[[ Dataset entries, beginning ]]

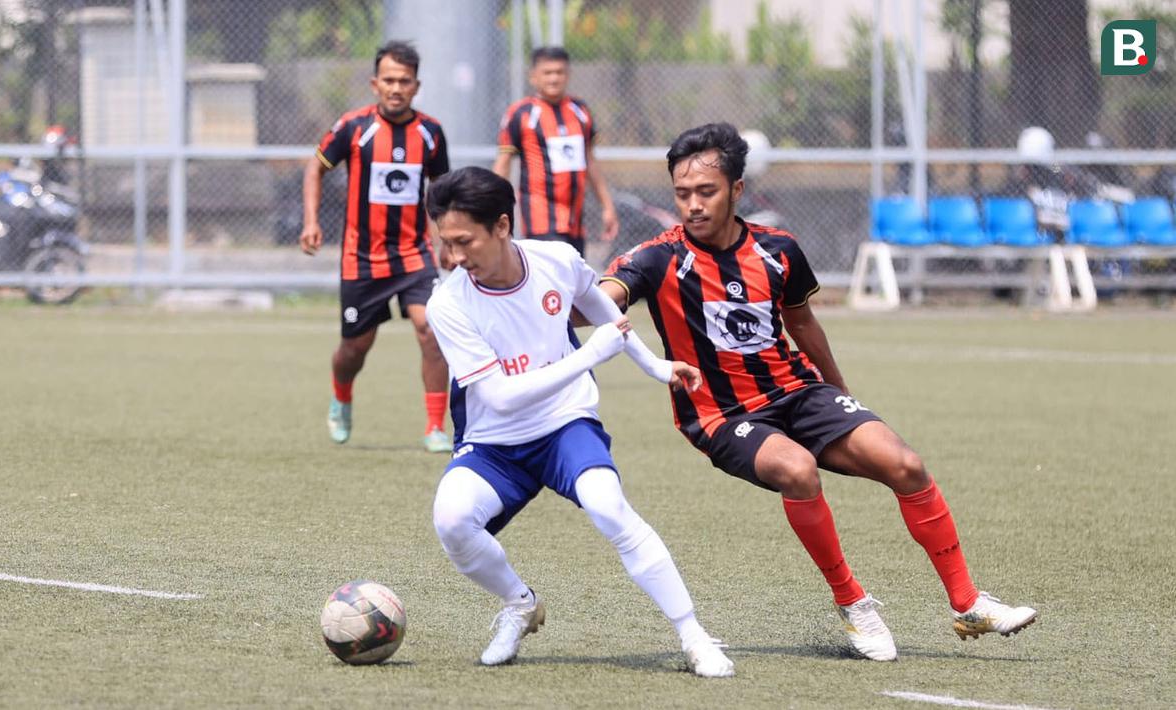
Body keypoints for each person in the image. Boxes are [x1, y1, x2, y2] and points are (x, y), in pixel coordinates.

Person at [599, 123, 1038, 661]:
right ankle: (853, 603)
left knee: (906, 464)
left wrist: (840, 395)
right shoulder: (659, 257)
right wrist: (592, 303)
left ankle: (967, 603)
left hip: (799, 391)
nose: (692, 205)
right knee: (798, 470)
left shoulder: (779, 249)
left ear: (737, 190)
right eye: (682, 194)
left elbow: (802, 324)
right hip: (722, 414)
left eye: (706, 192)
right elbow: (607, 294)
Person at [423, 166, 734, 677]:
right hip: (494, 443)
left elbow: (609, 317)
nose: (455, 257)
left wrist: (657, 367)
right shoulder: (448, 302)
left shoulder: (557, 260)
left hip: (566, 424)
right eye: (446, 243)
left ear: (501, 226)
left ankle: (694, 635)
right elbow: (499, 398)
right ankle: (519, 603)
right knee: (453, 520)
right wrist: (588, 357)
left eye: (464, 241)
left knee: (609, 508)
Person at [300, 40, 452, 453]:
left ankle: (435, 426)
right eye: (389, 80)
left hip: (413, 255)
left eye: (404, 81)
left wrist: (448, 241)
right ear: (374, 83)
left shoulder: (430, 133)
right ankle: (342, 397)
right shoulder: (353, 127)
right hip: (362, 259)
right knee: (355, 348)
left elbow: (440, 190)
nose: (396, 88)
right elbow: (315, 166)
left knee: (431, 331)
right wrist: (311, 221)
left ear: (416, 86)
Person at [491, 46, 618, 258]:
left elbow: (589, 161)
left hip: (575, 221)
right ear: (534, 77)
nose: (554, 79)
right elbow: (503, 162)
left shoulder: (580, 110)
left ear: (567, 75)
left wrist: (607, 206)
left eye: (559, 72)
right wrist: (491, 204)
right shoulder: (521, 113)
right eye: (547, 73)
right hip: (541, 219)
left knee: (573, 282)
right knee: (554, 280)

[[ Dataset entries, end ]]

# About this exercise
From the line holding "right ear: (534, 77)" to the last line of the material above, reproduce every line exactly, and only those.

# Exercise output
right ear: (534, 77)
nose: (554, 79)
right elbow: (503, 162)
left shoulder: (580, 110)
left ear: (567, 75)
left wrist: (607, 206)
left eye: (559, 72)
right wrist: (491, 204)
right shoulder: (521, 113)
right eye: (547, 73)
right hip: (541, 219)
left knee: (573, 282)
right knee: (554, 280)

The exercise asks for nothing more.